> **Esercizi da svolgere**:
a – Estrai dal brano sulla vicenda giudiziaria tutto quanto va da "In seguito egli" giù fino a "datata settembre 2011.".
b – Secondo il brano sulla vicenda giudiziaria, in che anno il Pretore del distretto di Lugano ha autorizzato il cambiamento del padre in donna?

> **Brano da leggere**:
::::

È una vicenda delicata, quella approdata di recente sul tavolo dei giudici del Tribunale federale.

Il padre, di professione medico, si era sposato nel 1984 e insieme alla moglie aveva messo al mondo due bambini, nel 1990 e nel 1991.

In seguito egli era diventato donna, cambiamento autorizzato nel 2010 dal Pretore del distretto di Lugano.

Nel contempo il medesimo pretore aveva sciolto il matrimonio della coppia, senza fissare alcun contributo alimentare per i figli, già maggiorenni.

Ma poco prima, nel 2009, i due figli avevano chiesto, sempre al Pretore del distretto di Lugano, che il padre versasse loro un contributo alimentare a decorrere dalla loro maggiore età e fino al termine dei loro studi universitari e postuniversitari. Una richiesta accolta dal Pretore con sentenza datata settembre 2011.

::::

> **Dati forniti**:
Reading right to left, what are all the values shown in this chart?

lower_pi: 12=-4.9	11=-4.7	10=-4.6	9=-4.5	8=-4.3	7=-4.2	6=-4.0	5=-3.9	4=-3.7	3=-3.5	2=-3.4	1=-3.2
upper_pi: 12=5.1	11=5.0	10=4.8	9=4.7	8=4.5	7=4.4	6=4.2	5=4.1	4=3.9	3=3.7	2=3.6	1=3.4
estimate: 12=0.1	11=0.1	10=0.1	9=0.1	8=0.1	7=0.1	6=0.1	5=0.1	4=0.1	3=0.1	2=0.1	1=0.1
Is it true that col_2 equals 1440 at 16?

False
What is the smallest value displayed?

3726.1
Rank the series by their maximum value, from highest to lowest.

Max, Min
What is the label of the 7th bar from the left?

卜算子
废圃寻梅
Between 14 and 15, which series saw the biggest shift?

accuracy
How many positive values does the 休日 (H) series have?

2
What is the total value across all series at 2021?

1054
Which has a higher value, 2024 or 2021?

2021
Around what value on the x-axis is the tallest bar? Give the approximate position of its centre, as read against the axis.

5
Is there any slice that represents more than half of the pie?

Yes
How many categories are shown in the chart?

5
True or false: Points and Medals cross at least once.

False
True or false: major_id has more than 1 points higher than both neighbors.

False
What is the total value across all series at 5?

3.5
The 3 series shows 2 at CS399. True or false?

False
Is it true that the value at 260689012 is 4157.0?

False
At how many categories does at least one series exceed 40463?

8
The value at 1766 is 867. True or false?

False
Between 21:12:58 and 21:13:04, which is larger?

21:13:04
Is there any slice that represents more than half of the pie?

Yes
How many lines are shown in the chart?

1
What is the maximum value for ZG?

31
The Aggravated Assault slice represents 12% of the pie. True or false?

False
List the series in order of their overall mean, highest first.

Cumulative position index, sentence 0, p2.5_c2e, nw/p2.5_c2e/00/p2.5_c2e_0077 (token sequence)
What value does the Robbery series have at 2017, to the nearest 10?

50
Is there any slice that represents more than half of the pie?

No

::::

> **Risposte**:
a –
In seguito egli era diventato donna, cambiamento autorizzato nel 2010 dal Pretore del distretto di Lugano.

Nel contempo il medesimo pretore aveva sciolto il matrimonio della coppia, senza fissare alcun contributo alimentare per i figli, già maggiorenni.

Ma poco prima, nel 2009, i due figli avevano chiesto, sempre al Pretore del distretto di Lugano, che il padre versasse loro un contributo alimentare a decorrere dalla loro maggiore età e fino al termine dei loro studi universitari e postuniversitari. Una richiesta accolta dal Pretore con sentenza datata settembre 2011.

b – Nel 2010.